Howard looked up from his book.

Florence went on in her razor-cut voice. “I think people who have illegitimate sex should hide at home in shame.”

Maurey said, “Go fuck yourself, Florence.”

One of the Smith twins gasped, but after that we went into a could-have-heard-a-pin-drop situation. Howard ran his hand over his forehead, wishy-washy written all over his face. He couldn’t very well let a student get away with saying fuck in class, nor could he ignore Florence’s shame crack, but he wasn’t in much of a position for public confrontations. Rock Springs hung over his head like rotten meat.

Howard looked back down at his book and read, “He might have been Vergil summoned in the middle of the night to go to Dante, or better, Raphael, awakened by a blast of God’s light to fly to the side of Tobias.”

Florence’s voice was a screech. “Maurey said a whore word.”

I said, “Shut up, Florence.”

Chuckette sobbed and ran from the room.

“Now look what you did,” LaNell said.

Teddy spit but missed the Maxwell House can and came dangerously close to my sneaker.

Stebbins read, “The only dark spot in the room was Nelson’s pallet, underneath the shadow of the window.”

LaDell stood up. “I better go see about Charlotte.” She faced me. “Her poor heart’s broken, there’s no telling what she might do.”

A girl named Jenny that I hadn’t spoken four words to all year burst into tears.

Stebbins read, “Nelson was hunched over on his side, his knees under his chin and his heels under his bottom.”

“I can’t stay in a room beside white trash,” Florence said. “The stench hurts my stomach.”

Maurey repeated, “Go fuck yourself.”

Florence and LaNell and some more who just wanted to skip class left. The rest of us stared at the floor, listening to Jenny whimper. I wanted to see Maurey’s face, to see if she was unhappy or mad or what. Lydia had been coaching her on this moment all along.
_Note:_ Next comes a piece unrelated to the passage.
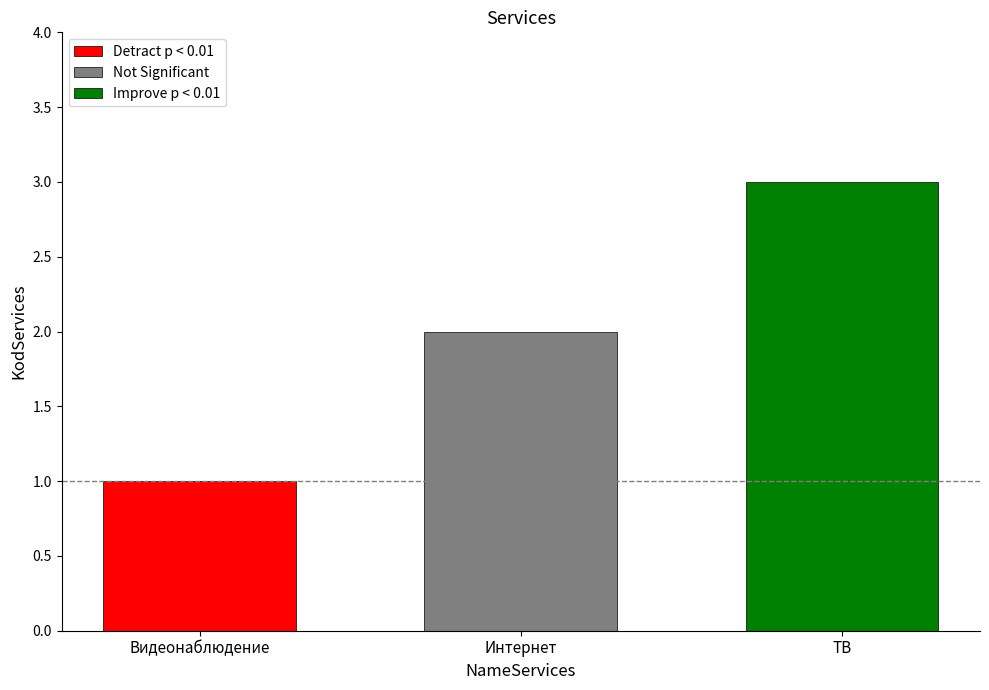

The value of Not Significant at Интернет is 2. True or false?

True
Attitudes were worked out weeks in advance, to the point where “Go fuck yourself” might turn into Maurey’s theme for the next three months.

Stebbins read, “His new suit and hat were in the boxes that they had been sent in and these were on the floor at the foot of the pallet where he could get his hands on them as soon as he woke up.”
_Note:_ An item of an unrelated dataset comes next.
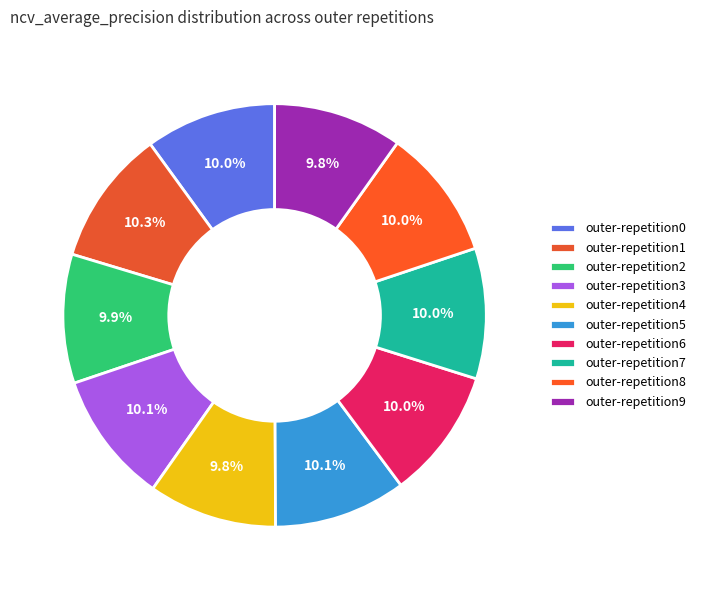

How many slices are in this pie chart?

10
“Coach,” I said. “Nobody cares.”

Howard Stebbins stopped reading and looked glass-eyed down at the book. There was nothing he could say. The glory should have been his. He could be the one standing up for his principles, announcing to the town, “We copulated and we are not ashamed.” Instead, he was the coward wimp, robbed even of his righteous indignation.
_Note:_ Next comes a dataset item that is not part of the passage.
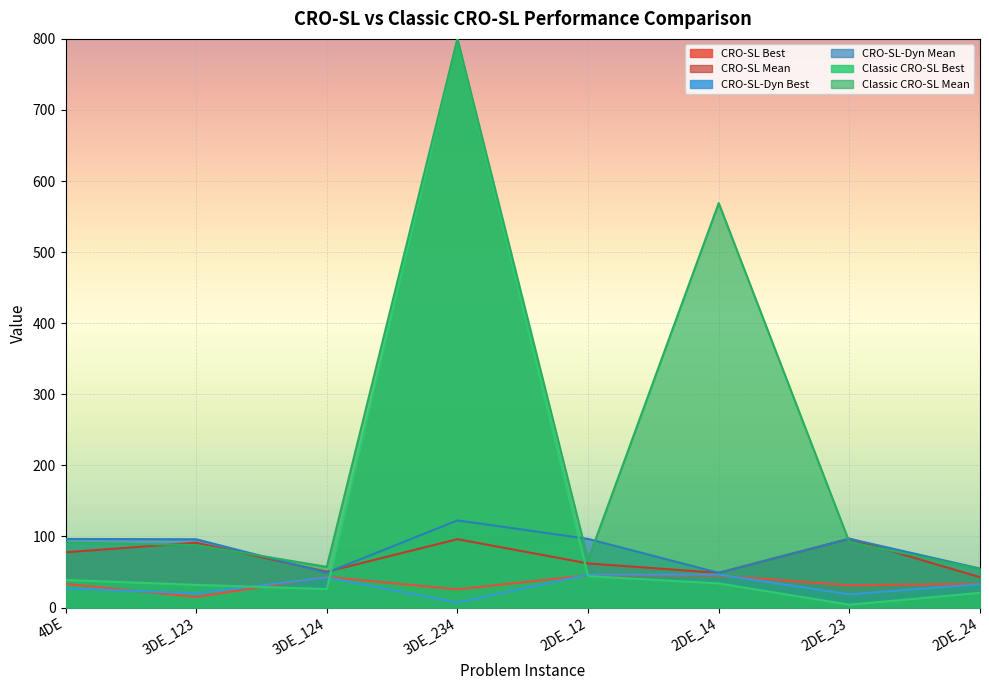

The CRO-SL-Dyn Best series shows 18.6 at 2DE_23. True or false?

True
What was left of the class sat there doing a bump-on-a-log routine. Sometimes late at night, I’d wondered what would happen when word spread. Down South, the Klan might visit. In Faulkner or Peyton Place there would have been fires, bodies buried in the garden. But this wasn’t Peyton Place. Besides going into a shun deal or staring—which would give me an itchy butt—there wasn’t much the general townfolk could do. Lydia was a master teacher when it came to ignoring hatred from strangers. Buddy, Dothan, or even Caspar might spoil the gig, but the Golden Rule Class at the Baptist Church couldn’t touch me. Maurey was right—fuck ’em.